Although we suspected they were in the area, an early morning rain greatly reduced any chances of picking up a Band-bellied Owl. Umbrellas were still in order as we walked down the path to breakfast. We had already left our bags under the eaves of our cabin for staff to bring to the bus while we ate.
Today would include a very long bus day as we traveled from Zamora (via Loja) up to Cuenca. Mileage was listed as a little over 100 miles. In WI a 100-mile trip, say from Appleton to Milwaukee, could be done in two hours or less. Narrow, winding roads, slow traffic on cloud-shrouded mountain passes, and road construction delays would guarantee adding several more hours of riding. Scenic – but slow.
We bid Catherine and the staff at Copalinga farewell and bordered our bus. On our way out of Zamora we stopped to revisit the Old Zamroa Road, one last try for a Cock-of-the-Rock. Overnight rain had caused a section of road we had walked on the day before to give way. It made it unsafe for bus travel so walked. However, we had no luck connecting with a Cock-of-the-Rock. Rain continued on and off. Back onto the bus again, we returned to the main highway.
Indeed, road construction played a major role in delaying our forward progress. There were a few stops for fuel or bathroom breaks before we pulled off in the early afternoon at “Acanama Road.” We ate our Copalinga prepared box lunch then went for a walk. The walk was as much to stretch our legs as it was to bird. We found several birds we’d seen earlier on the tour and managed to add a few new trip birds: Bar-bellied Woodpecker, Blue Dacnis, Supercillaried Hemisphingus, and Black-billed Treehunter.
Back on the bus, everyone slipped back into their bus time routines: Sorting and sharing digital photos, journaling, snacking, grabbing photos through the bus windows, and napping. Lots of napping.

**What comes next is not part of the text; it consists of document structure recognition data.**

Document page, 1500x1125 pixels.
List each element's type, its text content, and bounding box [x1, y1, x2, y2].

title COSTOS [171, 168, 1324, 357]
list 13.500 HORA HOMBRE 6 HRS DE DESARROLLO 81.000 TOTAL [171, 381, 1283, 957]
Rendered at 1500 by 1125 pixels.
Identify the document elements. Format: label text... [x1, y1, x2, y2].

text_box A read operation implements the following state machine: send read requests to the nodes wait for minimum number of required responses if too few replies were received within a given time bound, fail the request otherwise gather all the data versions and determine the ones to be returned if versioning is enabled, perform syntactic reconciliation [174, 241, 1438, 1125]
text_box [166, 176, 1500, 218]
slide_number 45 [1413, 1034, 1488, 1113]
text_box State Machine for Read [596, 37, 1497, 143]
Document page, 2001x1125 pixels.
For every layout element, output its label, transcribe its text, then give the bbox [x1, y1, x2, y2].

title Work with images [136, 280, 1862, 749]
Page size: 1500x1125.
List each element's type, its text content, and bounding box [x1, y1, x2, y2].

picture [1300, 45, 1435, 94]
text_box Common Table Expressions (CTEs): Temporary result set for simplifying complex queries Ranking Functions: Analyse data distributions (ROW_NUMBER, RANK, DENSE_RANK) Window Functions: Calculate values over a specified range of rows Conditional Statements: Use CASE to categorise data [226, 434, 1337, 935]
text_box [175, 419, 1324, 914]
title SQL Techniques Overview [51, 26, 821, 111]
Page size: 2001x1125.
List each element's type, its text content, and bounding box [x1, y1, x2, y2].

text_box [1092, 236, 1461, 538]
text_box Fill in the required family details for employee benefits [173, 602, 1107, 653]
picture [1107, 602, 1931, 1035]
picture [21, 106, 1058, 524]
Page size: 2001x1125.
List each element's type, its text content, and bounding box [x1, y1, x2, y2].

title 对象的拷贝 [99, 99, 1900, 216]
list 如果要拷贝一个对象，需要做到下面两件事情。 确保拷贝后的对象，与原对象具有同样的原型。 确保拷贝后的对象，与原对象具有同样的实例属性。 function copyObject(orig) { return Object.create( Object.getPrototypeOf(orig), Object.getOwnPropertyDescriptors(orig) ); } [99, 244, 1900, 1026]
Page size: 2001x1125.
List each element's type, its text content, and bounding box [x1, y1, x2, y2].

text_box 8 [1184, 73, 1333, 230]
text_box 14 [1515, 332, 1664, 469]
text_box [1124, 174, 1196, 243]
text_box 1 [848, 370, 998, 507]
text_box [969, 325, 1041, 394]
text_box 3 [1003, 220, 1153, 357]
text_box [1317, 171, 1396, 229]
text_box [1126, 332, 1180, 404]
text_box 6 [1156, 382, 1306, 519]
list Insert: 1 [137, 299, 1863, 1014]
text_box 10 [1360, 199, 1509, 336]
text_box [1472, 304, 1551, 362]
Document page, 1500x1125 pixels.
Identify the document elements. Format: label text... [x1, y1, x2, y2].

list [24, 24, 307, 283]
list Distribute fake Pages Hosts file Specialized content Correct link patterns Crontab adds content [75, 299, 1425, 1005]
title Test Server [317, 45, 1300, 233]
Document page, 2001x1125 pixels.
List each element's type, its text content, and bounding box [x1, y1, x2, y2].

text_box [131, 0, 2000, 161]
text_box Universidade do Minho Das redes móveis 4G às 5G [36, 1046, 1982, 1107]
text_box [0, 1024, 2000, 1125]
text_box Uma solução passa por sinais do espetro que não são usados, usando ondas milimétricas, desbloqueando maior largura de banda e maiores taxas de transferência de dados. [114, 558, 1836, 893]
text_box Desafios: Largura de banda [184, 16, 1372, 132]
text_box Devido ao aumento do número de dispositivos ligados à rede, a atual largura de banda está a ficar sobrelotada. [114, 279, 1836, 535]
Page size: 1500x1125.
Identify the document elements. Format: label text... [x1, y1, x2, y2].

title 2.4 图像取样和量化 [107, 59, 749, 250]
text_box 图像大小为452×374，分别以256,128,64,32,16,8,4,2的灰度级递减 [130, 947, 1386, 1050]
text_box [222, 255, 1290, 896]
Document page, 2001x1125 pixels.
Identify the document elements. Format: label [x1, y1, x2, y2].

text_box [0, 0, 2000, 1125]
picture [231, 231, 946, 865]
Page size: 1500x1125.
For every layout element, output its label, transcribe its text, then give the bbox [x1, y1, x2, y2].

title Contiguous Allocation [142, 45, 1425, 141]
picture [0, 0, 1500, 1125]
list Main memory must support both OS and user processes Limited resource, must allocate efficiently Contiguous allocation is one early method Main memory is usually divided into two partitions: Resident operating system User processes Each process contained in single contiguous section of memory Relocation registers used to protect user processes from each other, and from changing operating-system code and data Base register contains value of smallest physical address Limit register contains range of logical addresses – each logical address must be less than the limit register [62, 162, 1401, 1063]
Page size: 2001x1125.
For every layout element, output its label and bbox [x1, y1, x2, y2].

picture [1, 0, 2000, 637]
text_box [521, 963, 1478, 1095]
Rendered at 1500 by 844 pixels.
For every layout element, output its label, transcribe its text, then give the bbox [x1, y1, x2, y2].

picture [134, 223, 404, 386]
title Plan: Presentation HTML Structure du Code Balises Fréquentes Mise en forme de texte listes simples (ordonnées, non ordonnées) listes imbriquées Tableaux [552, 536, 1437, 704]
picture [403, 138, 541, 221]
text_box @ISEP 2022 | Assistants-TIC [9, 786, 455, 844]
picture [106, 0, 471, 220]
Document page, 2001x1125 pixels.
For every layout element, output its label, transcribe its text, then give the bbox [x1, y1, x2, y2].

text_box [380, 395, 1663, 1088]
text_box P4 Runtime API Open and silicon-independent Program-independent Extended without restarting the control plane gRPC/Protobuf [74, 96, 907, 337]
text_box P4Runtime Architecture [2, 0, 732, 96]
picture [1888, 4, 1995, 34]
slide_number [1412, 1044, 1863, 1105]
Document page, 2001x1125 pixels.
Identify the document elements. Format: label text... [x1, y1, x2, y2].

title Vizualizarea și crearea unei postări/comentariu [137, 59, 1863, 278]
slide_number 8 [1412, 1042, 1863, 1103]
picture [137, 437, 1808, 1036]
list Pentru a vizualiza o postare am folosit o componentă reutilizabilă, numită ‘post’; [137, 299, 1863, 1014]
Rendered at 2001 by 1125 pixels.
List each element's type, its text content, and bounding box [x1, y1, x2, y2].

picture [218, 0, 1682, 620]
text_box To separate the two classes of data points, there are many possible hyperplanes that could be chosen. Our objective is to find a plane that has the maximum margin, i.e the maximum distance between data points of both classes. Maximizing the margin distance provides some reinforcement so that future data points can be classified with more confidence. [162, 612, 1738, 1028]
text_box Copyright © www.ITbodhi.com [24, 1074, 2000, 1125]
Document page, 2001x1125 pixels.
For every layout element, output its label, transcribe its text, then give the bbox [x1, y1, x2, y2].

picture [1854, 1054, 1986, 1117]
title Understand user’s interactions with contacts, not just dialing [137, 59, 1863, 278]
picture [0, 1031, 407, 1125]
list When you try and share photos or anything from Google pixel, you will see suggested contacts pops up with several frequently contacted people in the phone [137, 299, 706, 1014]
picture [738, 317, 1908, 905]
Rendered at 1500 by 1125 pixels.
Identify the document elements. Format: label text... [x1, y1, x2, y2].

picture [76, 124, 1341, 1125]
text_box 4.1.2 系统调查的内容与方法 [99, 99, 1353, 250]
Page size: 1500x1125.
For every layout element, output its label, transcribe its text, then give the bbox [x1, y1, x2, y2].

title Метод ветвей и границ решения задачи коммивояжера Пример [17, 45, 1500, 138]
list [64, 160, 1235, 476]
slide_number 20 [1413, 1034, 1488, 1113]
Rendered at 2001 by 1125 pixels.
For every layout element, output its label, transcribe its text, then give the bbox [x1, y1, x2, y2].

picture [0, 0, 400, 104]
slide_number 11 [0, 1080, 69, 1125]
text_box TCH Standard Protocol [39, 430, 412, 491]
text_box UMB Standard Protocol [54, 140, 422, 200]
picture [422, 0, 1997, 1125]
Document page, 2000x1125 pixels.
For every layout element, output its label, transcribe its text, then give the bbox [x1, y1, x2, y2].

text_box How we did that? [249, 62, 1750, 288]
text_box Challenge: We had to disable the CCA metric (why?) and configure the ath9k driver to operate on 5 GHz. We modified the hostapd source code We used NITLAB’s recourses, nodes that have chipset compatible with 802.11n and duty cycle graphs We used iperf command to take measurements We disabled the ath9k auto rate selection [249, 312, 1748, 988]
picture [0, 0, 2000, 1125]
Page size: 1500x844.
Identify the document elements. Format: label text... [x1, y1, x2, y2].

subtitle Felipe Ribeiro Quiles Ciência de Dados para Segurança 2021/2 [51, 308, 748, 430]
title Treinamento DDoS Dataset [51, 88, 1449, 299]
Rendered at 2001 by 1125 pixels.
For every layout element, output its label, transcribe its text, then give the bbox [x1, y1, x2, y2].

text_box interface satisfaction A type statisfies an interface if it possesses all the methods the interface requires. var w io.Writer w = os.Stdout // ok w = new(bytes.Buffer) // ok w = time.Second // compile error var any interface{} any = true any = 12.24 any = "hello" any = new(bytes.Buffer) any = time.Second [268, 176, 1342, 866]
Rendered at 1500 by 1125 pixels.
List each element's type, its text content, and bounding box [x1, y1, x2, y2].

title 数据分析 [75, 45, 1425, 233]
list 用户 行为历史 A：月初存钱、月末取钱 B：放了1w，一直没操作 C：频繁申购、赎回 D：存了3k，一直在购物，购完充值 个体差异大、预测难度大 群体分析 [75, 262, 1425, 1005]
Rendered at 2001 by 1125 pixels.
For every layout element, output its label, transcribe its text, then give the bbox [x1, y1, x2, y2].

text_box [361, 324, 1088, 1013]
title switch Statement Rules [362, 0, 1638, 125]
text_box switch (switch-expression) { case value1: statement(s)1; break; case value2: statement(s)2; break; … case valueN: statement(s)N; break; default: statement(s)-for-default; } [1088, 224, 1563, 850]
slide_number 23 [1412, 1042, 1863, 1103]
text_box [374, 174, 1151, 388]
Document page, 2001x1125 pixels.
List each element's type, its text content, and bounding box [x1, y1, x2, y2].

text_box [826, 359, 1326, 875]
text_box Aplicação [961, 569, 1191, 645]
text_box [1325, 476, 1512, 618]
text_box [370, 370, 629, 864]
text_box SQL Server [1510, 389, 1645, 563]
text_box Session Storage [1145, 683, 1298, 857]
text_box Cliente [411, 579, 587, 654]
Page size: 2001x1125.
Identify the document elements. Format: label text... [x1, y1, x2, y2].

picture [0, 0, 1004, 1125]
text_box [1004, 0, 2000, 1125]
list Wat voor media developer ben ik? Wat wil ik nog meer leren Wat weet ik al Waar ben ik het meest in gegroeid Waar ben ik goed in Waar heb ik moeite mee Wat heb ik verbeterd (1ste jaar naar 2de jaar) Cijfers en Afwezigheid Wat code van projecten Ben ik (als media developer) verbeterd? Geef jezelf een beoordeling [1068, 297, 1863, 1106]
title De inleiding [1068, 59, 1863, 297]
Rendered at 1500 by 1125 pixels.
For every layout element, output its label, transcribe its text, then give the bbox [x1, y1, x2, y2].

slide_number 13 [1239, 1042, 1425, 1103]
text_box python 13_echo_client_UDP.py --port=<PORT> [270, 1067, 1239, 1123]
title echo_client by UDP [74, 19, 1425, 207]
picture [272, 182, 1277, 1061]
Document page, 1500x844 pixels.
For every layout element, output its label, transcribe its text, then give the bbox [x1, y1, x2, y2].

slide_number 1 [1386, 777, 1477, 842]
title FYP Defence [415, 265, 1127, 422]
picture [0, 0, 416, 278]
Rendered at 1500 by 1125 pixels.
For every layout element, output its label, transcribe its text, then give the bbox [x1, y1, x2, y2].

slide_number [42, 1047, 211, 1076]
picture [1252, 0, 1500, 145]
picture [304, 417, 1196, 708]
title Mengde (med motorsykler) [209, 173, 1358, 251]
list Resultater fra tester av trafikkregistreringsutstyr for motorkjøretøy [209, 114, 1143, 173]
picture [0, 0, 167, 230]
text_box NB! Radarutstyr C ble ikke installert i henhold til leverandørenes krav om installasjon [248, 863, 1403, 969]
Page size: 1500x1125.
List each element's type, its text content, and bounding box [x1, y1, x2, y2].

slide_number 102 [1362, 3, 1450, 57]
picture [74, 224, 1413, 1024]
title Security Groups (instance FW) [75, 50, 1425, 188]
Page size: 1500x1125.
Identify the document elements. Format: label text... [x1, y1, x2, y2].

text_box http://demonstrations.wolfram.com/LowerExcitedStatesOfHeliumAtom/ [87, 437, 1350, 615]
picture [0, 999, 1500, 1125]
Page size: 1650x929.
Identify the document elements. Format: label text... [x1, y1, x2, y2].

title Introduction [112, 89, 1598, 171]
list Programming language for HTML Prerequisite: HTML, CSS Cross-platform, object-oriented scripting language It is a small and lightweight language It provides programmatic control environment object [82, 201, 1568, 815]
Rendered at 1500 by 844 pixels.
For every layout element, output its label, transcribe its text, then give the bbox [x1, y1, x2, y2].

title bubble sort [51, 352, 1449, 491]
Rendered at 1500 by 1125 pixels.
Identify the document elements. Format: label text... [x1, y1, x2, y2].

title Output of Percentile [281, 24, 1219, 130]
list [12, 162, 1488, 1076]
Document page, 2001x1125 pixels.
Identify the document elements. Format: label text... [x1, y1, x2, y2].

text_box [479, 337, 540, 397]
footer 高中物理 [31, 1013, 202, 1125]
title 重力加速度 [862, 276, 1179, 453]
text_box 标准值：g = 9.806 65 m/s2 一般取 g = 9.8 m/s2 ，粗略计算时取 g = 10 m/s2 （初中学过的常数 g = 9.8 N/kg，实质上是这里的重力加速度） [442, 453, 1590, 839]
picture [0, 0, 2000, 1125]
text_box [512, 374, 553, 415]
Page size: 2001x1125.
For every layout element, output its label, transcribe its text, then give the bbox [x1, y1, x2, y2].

It wasn’t until well after dark that we pulled into Cuenca and the Hosteria Duran. The grounds had swimming pools, spas and hot springs. The architecture was captivating. Walkways to rooms between buildings were punctuated with courtyards and gardens. Even a gift shop with local art for sale and a nearby art gallery (both closed owing to the lateness of the day). The realization that we had to get up and leave early the next morning left many thinking how unfair it seemed to spend so little time at a lodge with so many attractive options. Specially when contrasted against our three nights spent in Macará. Alas, we were on a birding trip, which dictated more about where the birds were rather than the accommodations. Still…
The next morning we were scheduled to pick up a local guide who would accompany us to La Cajas National Park. “Cajas” is derived from the Quichua word “cassa” meaning “gateway to the snowy mountains.” We would be headed into the highest elevation habitat of the trip: páramo and mountain lakes.